My childhood is one of happy memories growing up in Barnehurst, a small district of Bexley. Bexley is a London borough but also classed as Kent. This always confused me and still does. I decided that if I was to ever go on Blind Date and Cilla asked me where I was from I would proudly say South East London as it sounded more edgy than Kent. School days passed easily as I seemed to be naturally bright and later passed the 11+ test without even realising its significance. My winter evenings were filled with reading Enid Blyton, paint by numbers, Dr Who and as many American films I could find on TV.  ET, Flash Gordon and Flight of the Navigator still rank in my all time Top 10. I'm not really sure I should publicly admit that but I do in the spirit of not giving a F what people think of me...seems all us 40 somethings develop that cavalier attitude. Anyway weekends were spent setting Sindy up on a parachute or zip line with her boyfriend Action Man and launching them in a steamy clinch out my brother's bedroom window for flight down to the veggie patch where they'd get down and dirty. I considered Barbie a bitch and Ken too fake to have a place in my collection. I spent Sunday afternoons doing homework and taping the Top 40 with Bruno Brookes. I'd then bath by the warmth of a paraffin heater and then be fed pilchards on toast despite my protestations. Every single week. 

Spring and Summer days were long and mostly spent with my friend Alison from number 21 and a collection of other kids from up and down the street. Years composed of bike rides, football, den building, air raid shelter exploration, ghost hunting and as we got older boy stalking, perfume making and performing as Bananarama on back garden patios. Some of the best days were those spent at the local lido in Marten's Grove Park. And one of the worst days was the day my mum, brother and I packed up our picnic and towels, but arrived to the lido to find it filled in with concrete. I think I actually cried while mum paced up and down cursing the local council for not having the balls to warn the local community or even talk about options to save it. 

Those years were all good wholesome stuff with foreign holidays thrown in every year.

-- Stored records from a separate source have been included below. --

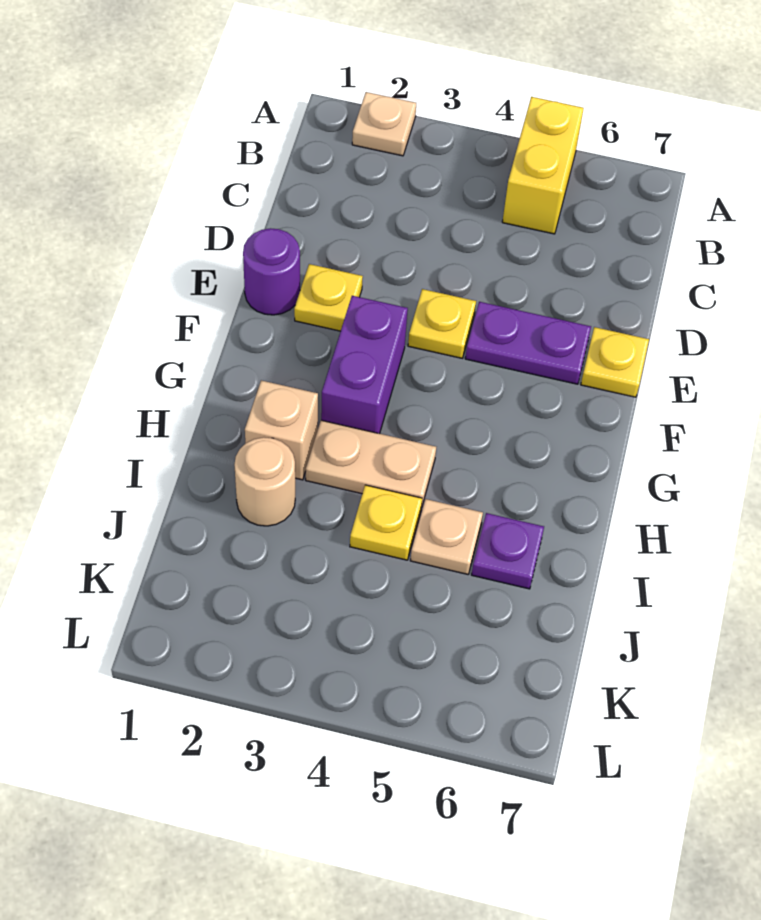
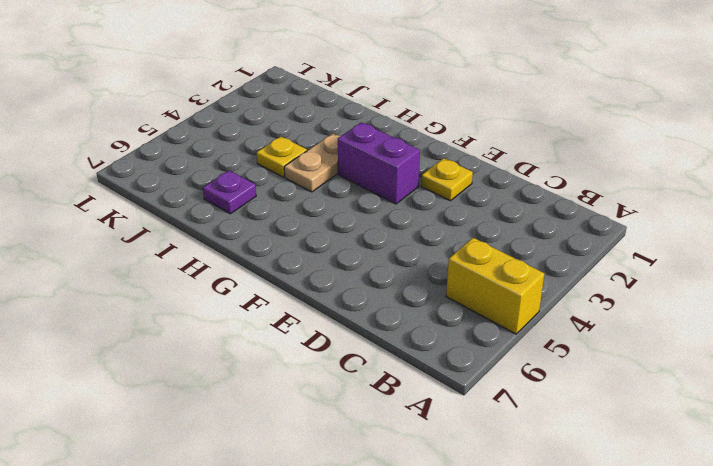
none -> tan plate A2 level 1
none -> purple round brick E1 level 1
none -> yellow plate E4 level 1

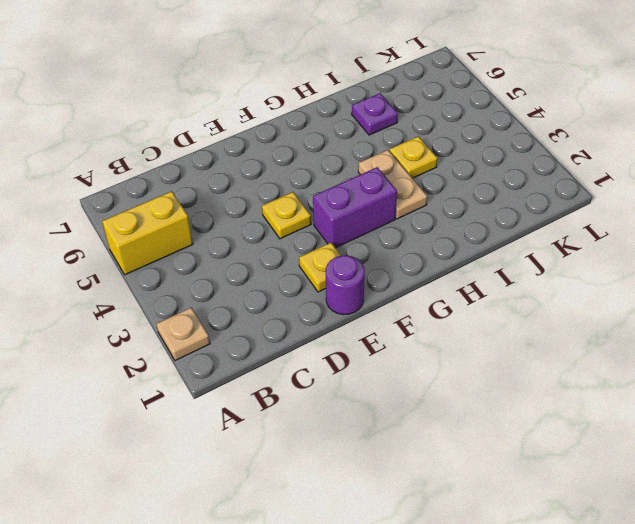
none -> purple plate E5:E6 level 1
none -> yellow plate E7 level 1
none -> tan brick H2 level 1

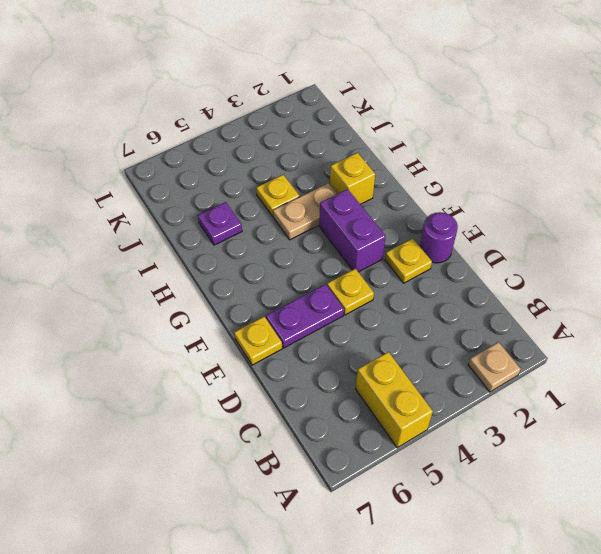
yellow brick H2 level 1 -> tan brick H2 level 1
none -> tan round brick I2 level 1
none -> tan plate I5 level 1

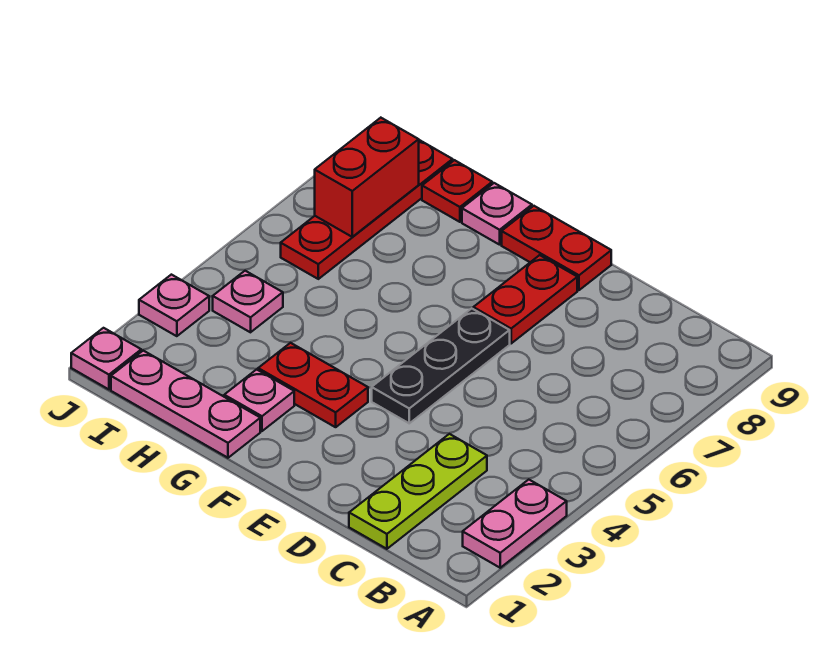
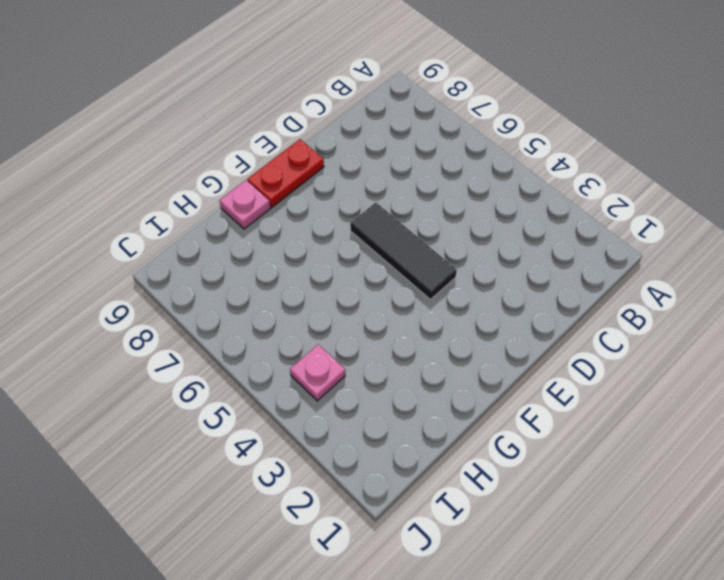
black tile E4:E6 level 1 -> black plate E4:E6 level 1
none -> pink plate A2:A3 level 1
none -> lime plate C1:C3 level 1
none -> red plate E7:E8 level 1

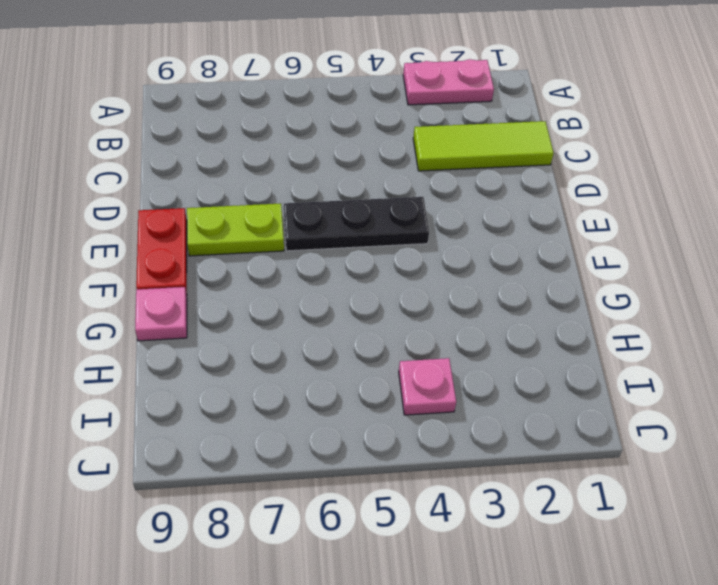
lime tile C1:C3 level 1 -> lime plate C1:C3 level 1
lime plate E7:E8 level 1 -> red plate E7:E8 level 1
none -> red plate F3:G3 level 1
none -> pink plate G1:I1 level 1
none -> pink plate G2 level 1

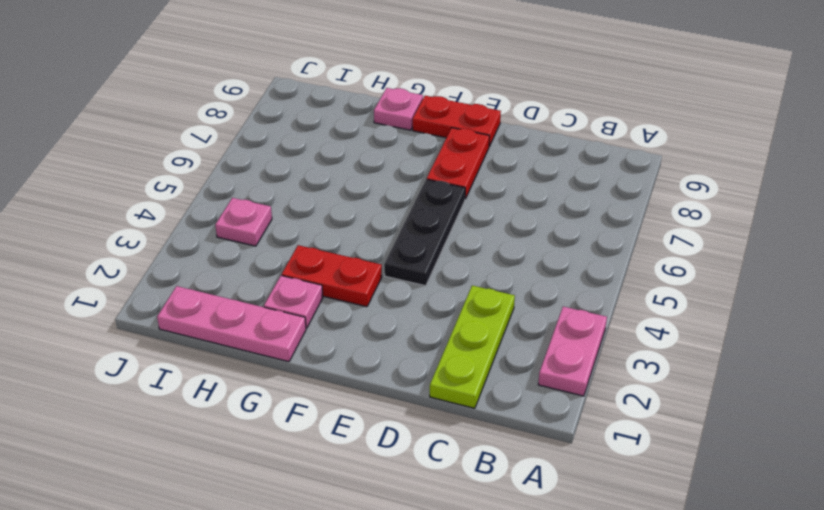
none -> red plate H9 level 1
none -> red plate I6:I9 level 1
none -> pink plate J1 level 1

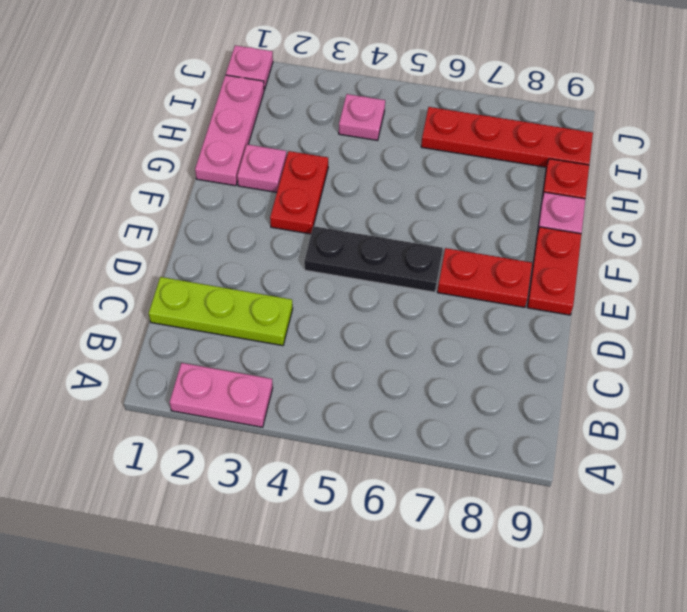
none -> pink plate J3 level 1
none -> red brick I7:I8 level 2

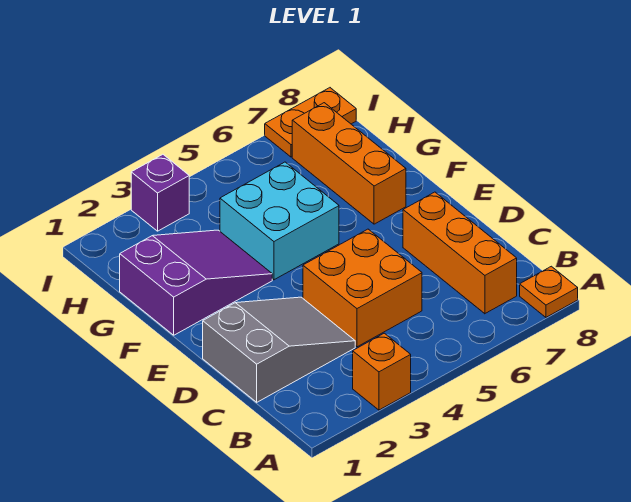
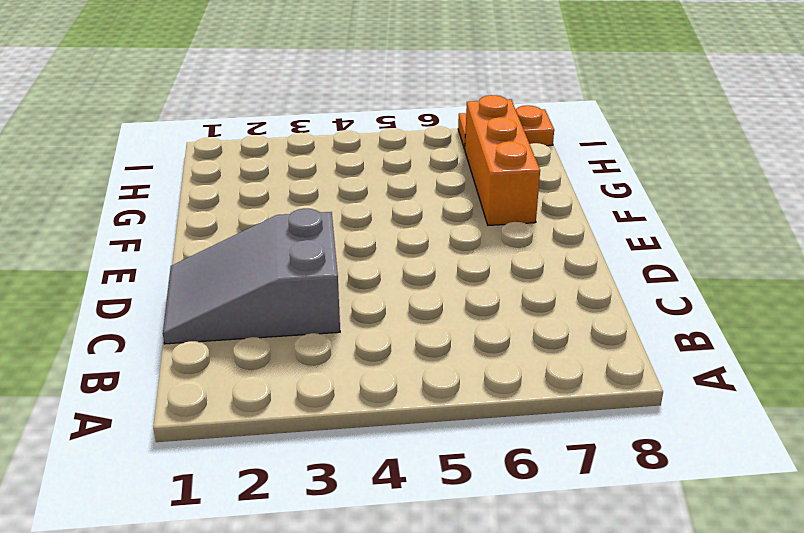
grey slope C1:D3 level 1 top 3 -> grey slope C1:D3 level 1 top 1
none -> orange brick A3 level 1
none -> orange plate A8 level 1

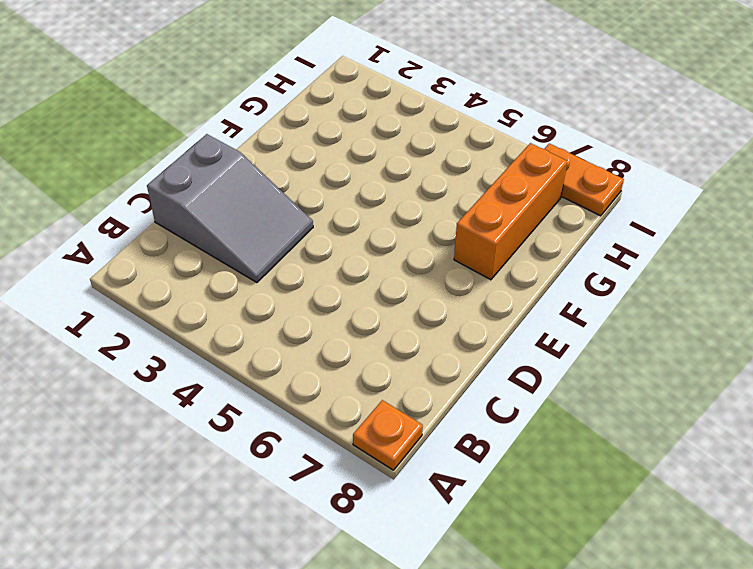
none -> orange brick A3 level 1
none -> orange brick B7:D7 level 1

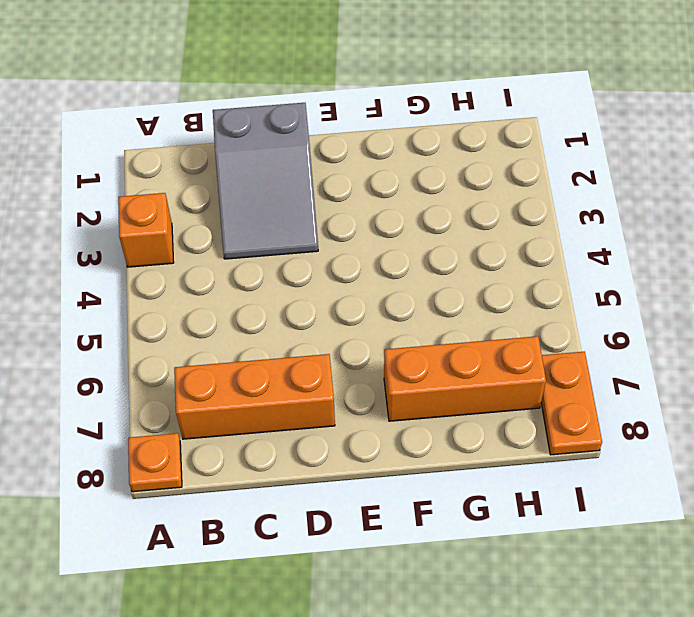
none -> orange brick C4:D5 level 1
none -> purple slope F1:G3 level 1 top 1

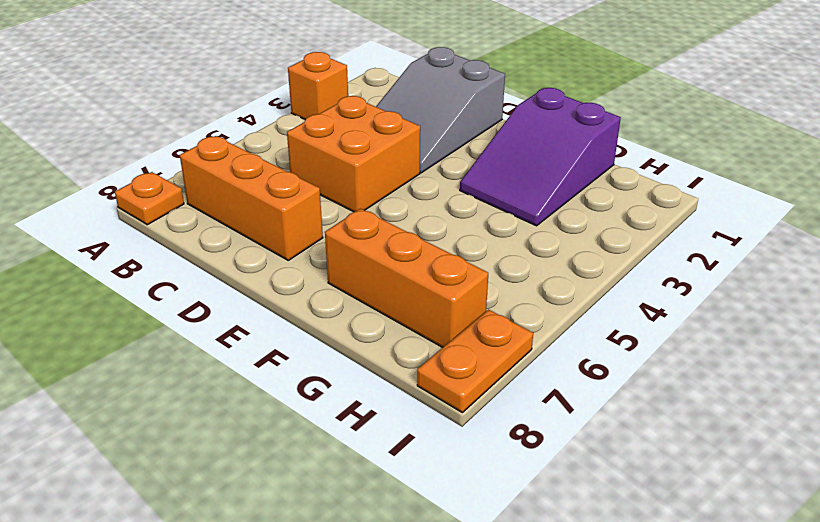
none -> cyan brick F4:G5 level 1
none -> purple brick I3 level 1

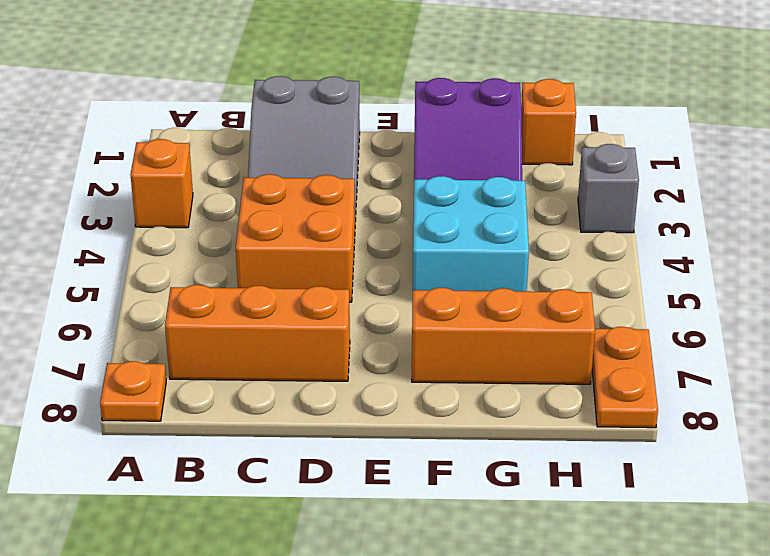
orange brick H1 level 1 -> none
grey brick I3 level 1 -> purple brick I3 level 1

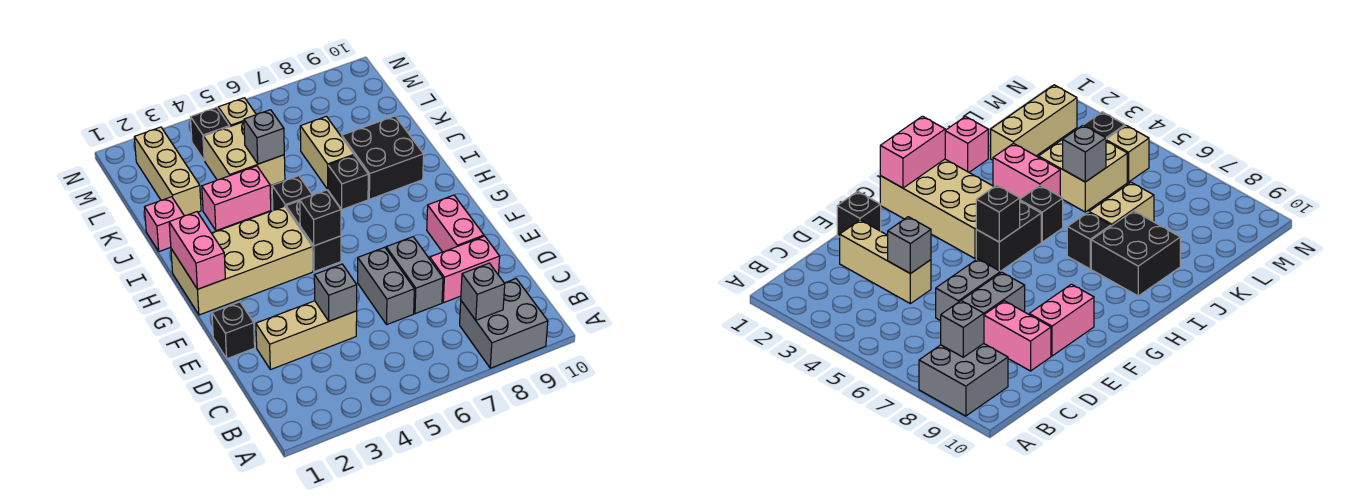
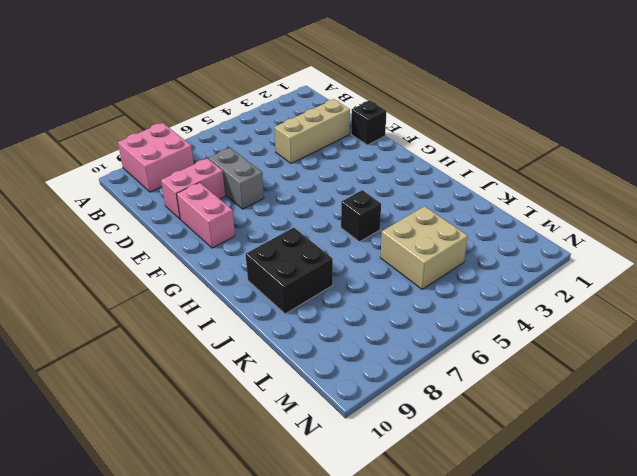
pink brick A8:B9 level 1 -> grey brick A8:B9 level 1
none -> grey brick D6:E6 level 1
none -> tan brick G1:H4 level 1
none -> black brick G5:H5 level 1

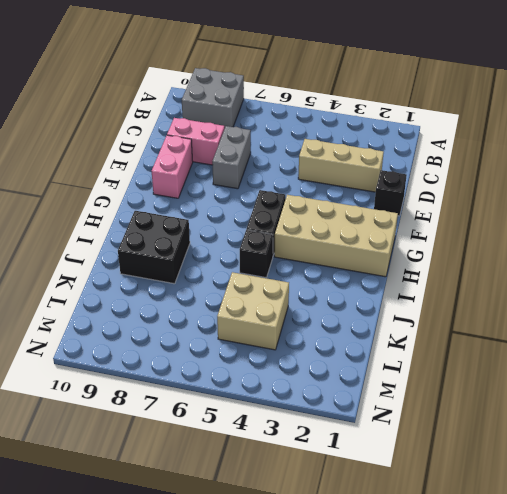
none -> grey brick D6:E6 level 1
none -> black brick I7 level 1
none -> pink brick J1 level 1

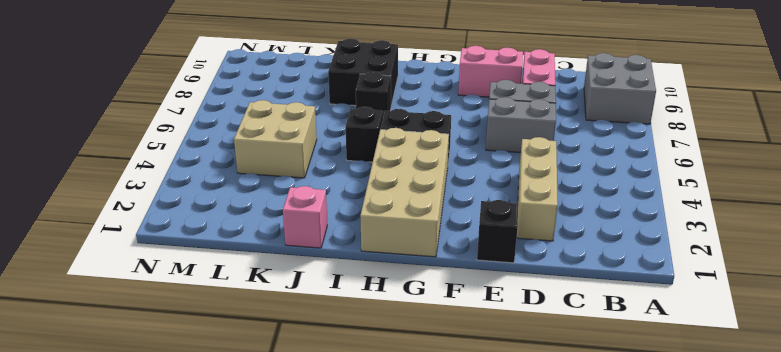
none -> pink brick J3:J4 level 1
none -> tan brick J7:K7 level 1
none -> tan brick K2:M2 level 1

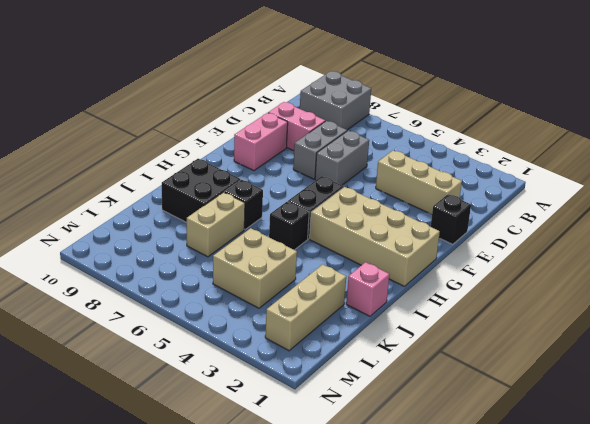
none -> pink brick J3:J4 level 1
none -> black brick M4 level 1
none -> tan brick M5 level 1

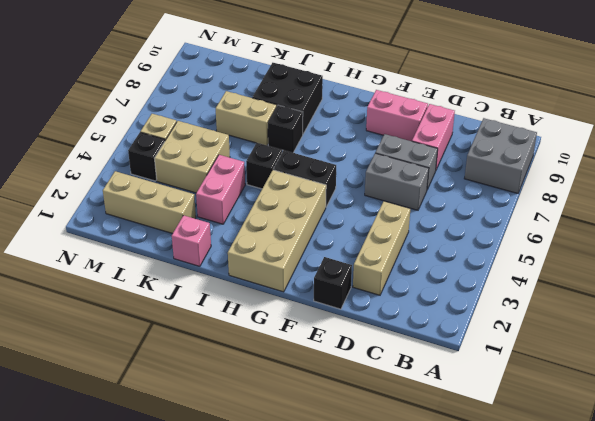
none -> grey brick B8 level 2
none -> grey brick D4 level 2
none -> pink brick G1:H1 level 2

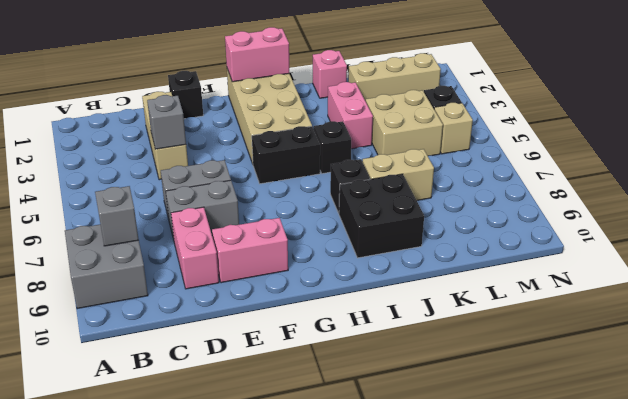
none -> black brick G5 level 2
none -> grey brick K5 level 2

And frequent weeks sojourned in our caravan on the Kent coast at Reculver. That caravan is what ignited my love of the sea and will be covered in more detail later as it has proven so pivotal to my life. I am very lucky and I know it now, if I didn't at the time. It really was a childhood where everything went right. And by aged 12 I knew I wanted to be a journalist. It was Katie Adie who inspired me. And though I never did become the next Katie Adie I did meet her nephew at York University. Apparently she is as nice in real life. Thank goodness that perception hasn't been shattered for me.